Carr’s will issue its interim results on 12 April.

On the markets this morning, the FTSE 100 has crept up another 0.1% to 7,383.1pts.

Imperial Brands is up 0.6% to 3,847p, Hilton Food Groupup 2% to 653.8p, but Carr’s has lost 20.3% of its value in the opening minutes of trading today dropping from to 148.3p to 120p.

Elsewhere, Morrisons (MRW) is one of the key early risers, climbing 2.1% to 242.1p. Total Produce (TOT) is up 2.4% to 170p and Devro (DVO) is up 2.1% to 186p.

Fallers include Marks & Spencer (MKS), down 1% to 332p, Real Good Food (RGD), down 1.7% to 28p and Glanbia (GLB), down 1% to €17.80.

Yesterday in the City

The FTSE 100 defied any economic fears over the impact of the UK triggering Article 50 yesterday, rising 0.4% to 7,373.7pts.

The pound also held steady, dipping marginally against the dollar but edging up against the euro after the delivery of Prime Minister Theresa May letter to kick off the process to leave the EU.

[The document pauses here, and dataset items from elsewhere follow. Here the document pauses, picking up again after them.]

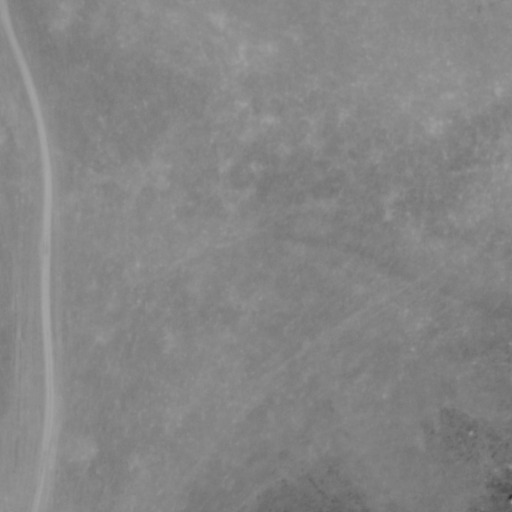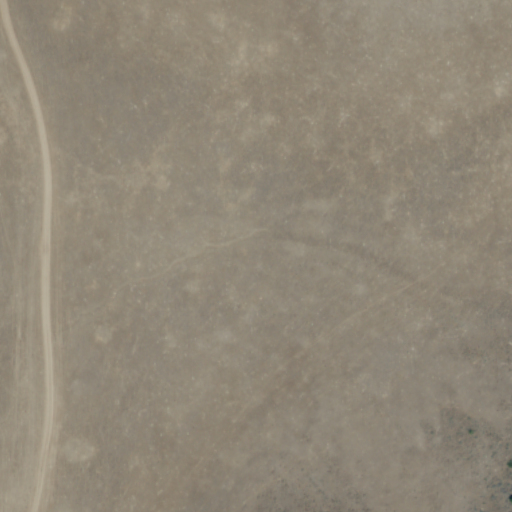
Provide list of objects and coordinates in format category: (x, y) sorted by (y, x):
road: (42, 253)
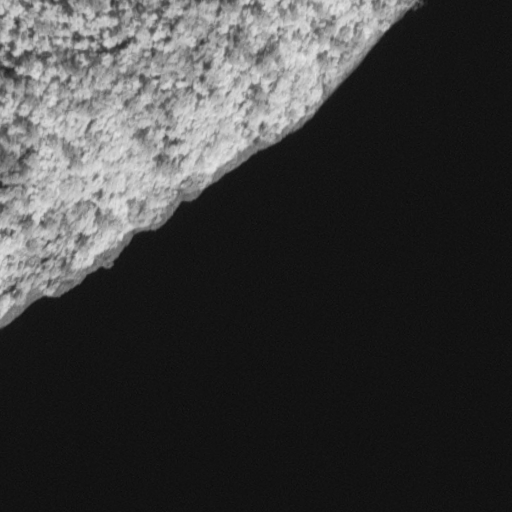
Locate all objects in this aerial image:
river: (389, 344)
river: (216, 482)
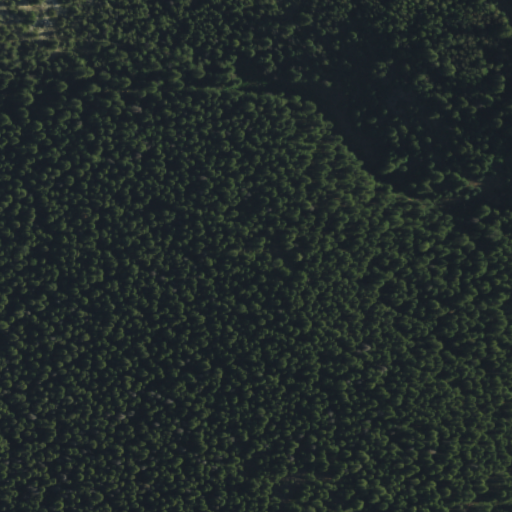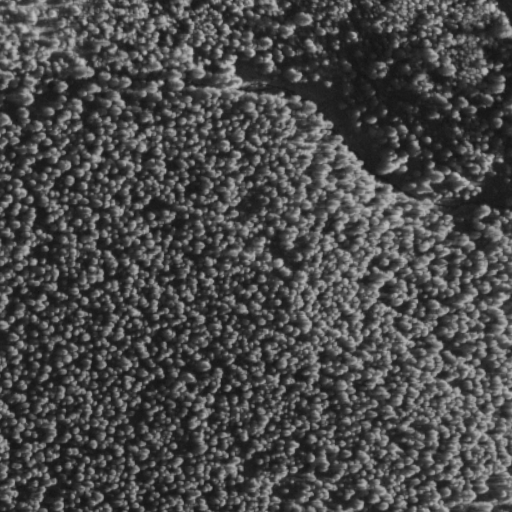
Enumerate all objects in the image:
road: (164, 3)
road: (290, 6)
road: (507, 7)
road: (443, 454)
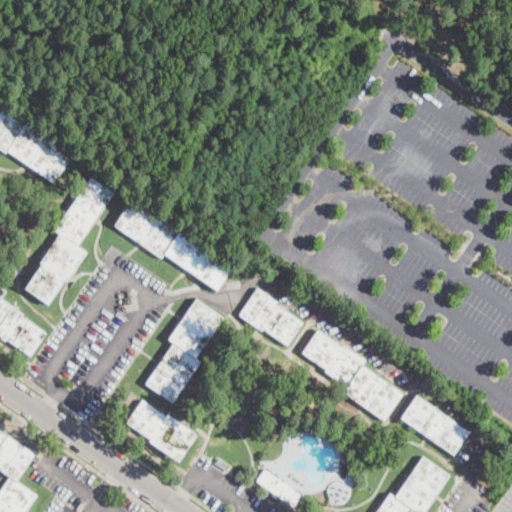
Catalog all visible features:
building: (31, 146)
building: (31, 148)
parking lot: (415, 234)
building: (69, 240)
building: (68, 241)
building: (171, 243)
building: (172, 243)
road: (152, 294)
building: (269, 316)
building: (270, 316)
building: (17, 327)
building: (19, 328)
parking lot: (100, 332)
road: (362, 340)
building: (183, 349)
building: (183, 350)
parking lot: (369, 351)
building: (351, 374)
building: (352, 374)
road: (51, 401)
building: (434, 424)
building: (434, 425)
building: (160, 428)
building: (161, 430)
road: (106, 437)
road: (92, 447)
road: (77, 457)
building: (222, 464)
building: (14, 474)
building: (13, 475)
parking lot: (468, 482)
road: (78, 487)
parking lot: (79, 487)
building: (278, 487)
road: (103, 488)
building: (278, 488)
road: (185, 489)
parking lot: (226, 489)
building: (415, 489)
building: (415, 489)
road: (225, 492)
parking lot: (505, 502)
road: (242, 508)
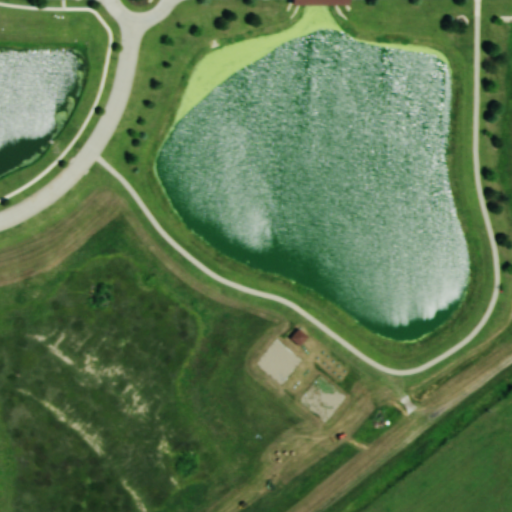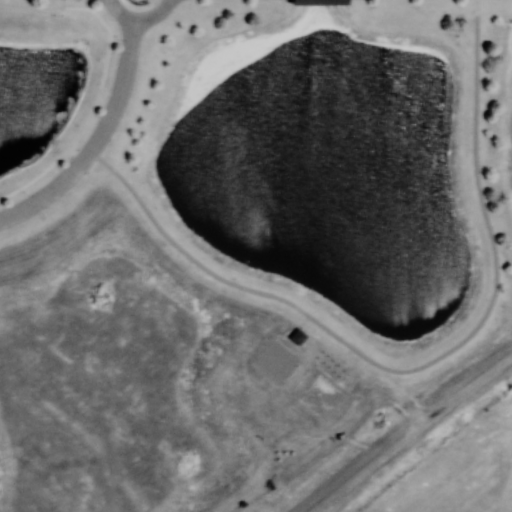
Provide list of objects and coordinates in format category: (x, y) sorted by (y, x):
building: (318, 1)
road: (62, 4)
road: (139, 18)
road: (102, 75)
road: (98, 141)
building: (297, 336)
building: (298, 336)
road: (419, 367)
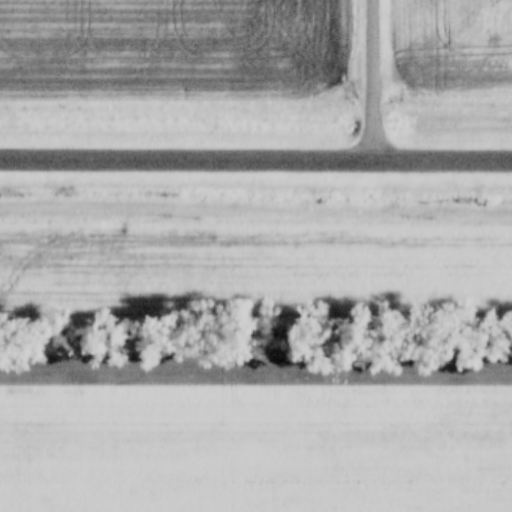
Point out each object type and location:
road: (370, 80)
road: (255, 160)
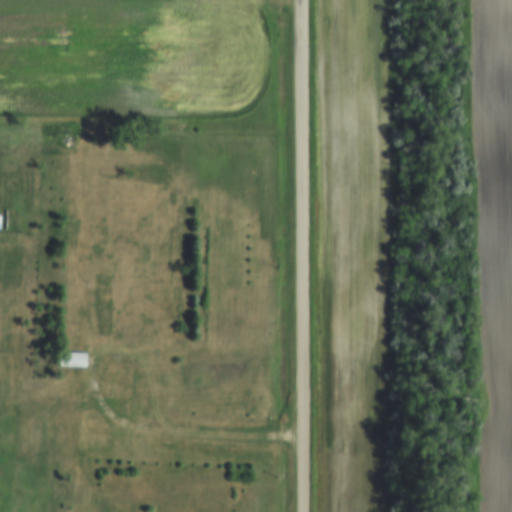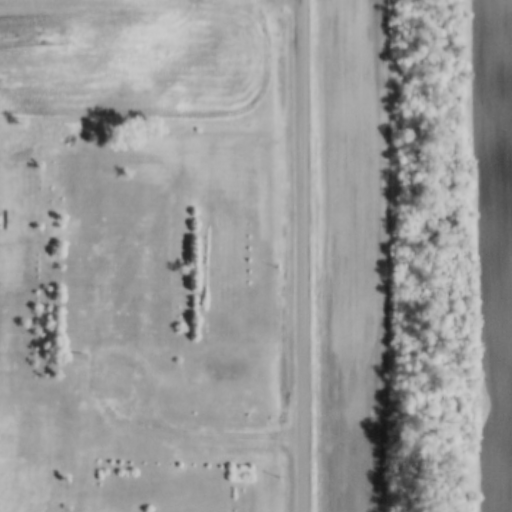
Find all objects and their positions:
road: (305, 256)
building: (103, 305)
building: (71, 360)
road: (125, 422)
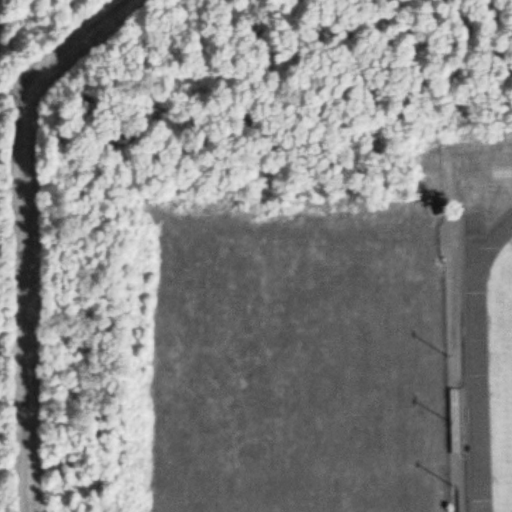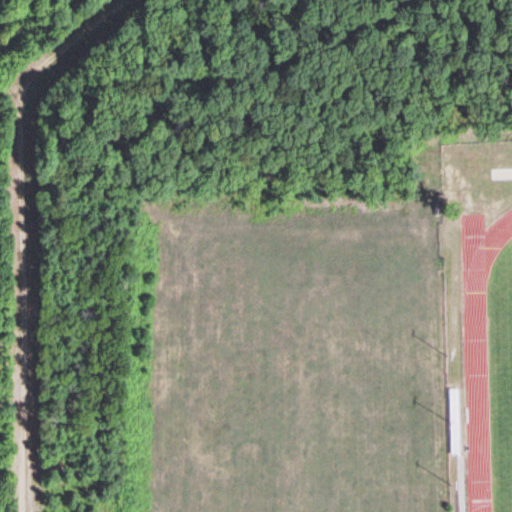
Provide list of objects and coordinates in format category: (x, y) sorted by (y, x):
track: (488, 367)
park: (509, 370)
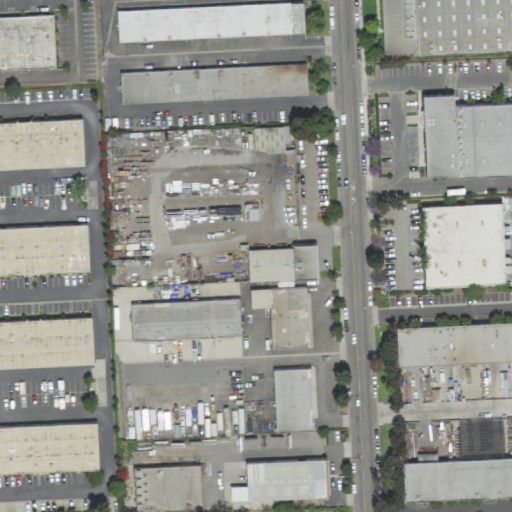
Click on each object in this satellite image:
road: (36, 3)
building: (209, 21)
building: (445, 26)
building: (26, 41)
road: (227, 48)
road: (76, 77)
road: (428, 81)
building: (212, 82)
road: (176, 107)
road: (396, 133)
building: (466, 136)
building: (269, 138)
road: (161, 175)
road: (4, 178)
road: (430, 183)
road: (314, 188)
building: (42, 197)
road: (403, 224)
road: (308, 235)
road: (335, 237)
building: (462, 243)
road: (353, 255)
building: (281, 262)
building: (281, 262)
road: (49, 294)
road: (98, 307)
road: (434, 312)
building: (283, 313)
building: (284, 314)
building: (184, 318)
building: (184, 318)
building: (453, 341)
road: (315, 350)
road: (209, 360)
road: (1, 395)
building: (47, 395)
building: (292, 398)
building: (292, 398)
road: (436, 410)
building: (456, 476)
building: (282, 479)
building: (166, 487)
road: (455, 509)
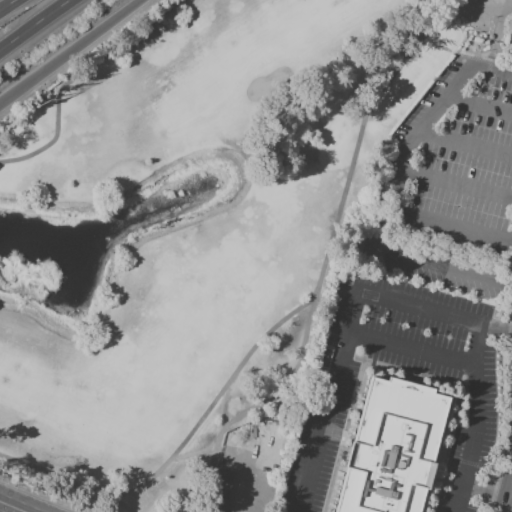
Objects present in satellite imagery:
road: (7, 4)
road: (34, 24)
road: (78, 46)
road: (8, 98)
road: (479, 103)
road: (466, 142)
parking lot: (452, 159)
road: (397, 169)
road: (455, 182)
park: (224, 226)
road: (425, 261)
road: (496, 328)
road: (409, 348)
road: (474, 355)
road: (328, 402)
building: (390, 447)
building: (391, 449)
building: (216, 490)
road: (486, 490)
road: (111, 495)
road: (508, 498)
road: (12, 506)
road: (509, 508)
road: (20, 511)
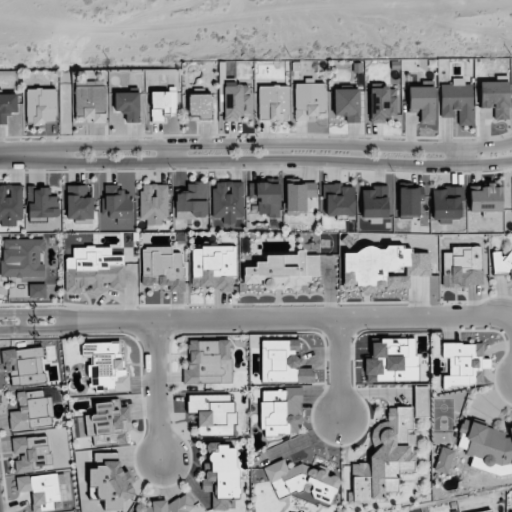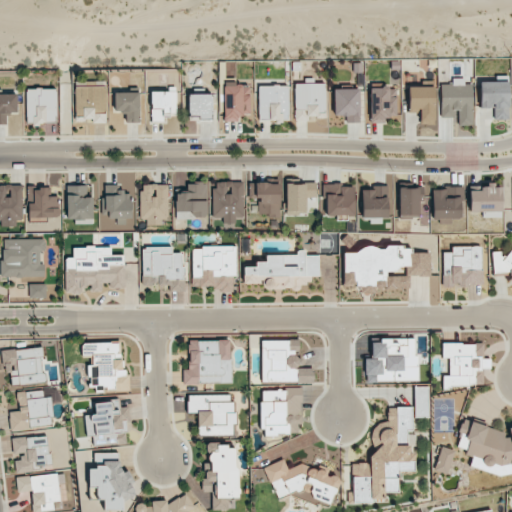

Most major grocery and fmcg firms were on the up yesterday, led by British American Tobacco (BATS), up 1.9% to 5,318p. Also rising were Britvic (BVIC), up 1.6% to 652.5p, Associated British Foods (ABF), up 1.4% to 2,649p and Cranswick (CWK), up 1.1% to 2,580p.

Other risers included Hotel Chocolat Group (HOTC), up 3.1% to 304p, Majestic Wine (WINE), up 2.9% to 330.3p, Nichols (NCLS), up 2.2% to 1,871p and FeverTree (FEVR) up 2.1% to 1,509p.

Amongst the few fallers were Tesco (TSCO), down 0.5% back to 190.3p as the market absorbed the impact of its fine and shareholder compensation scheme relating to its 2014 profits misstating scandal.

Elsewhere, Stock Spirits Group fell 1.7% to 186.8p, Hilton Food Group (HFG) was 1.2% down ahead of today’s annual results to 641p, Convivialty (CVR) fell 1.1% to 267p and Tate & Lyle (TATE) dropped 0.8% to 776.5p.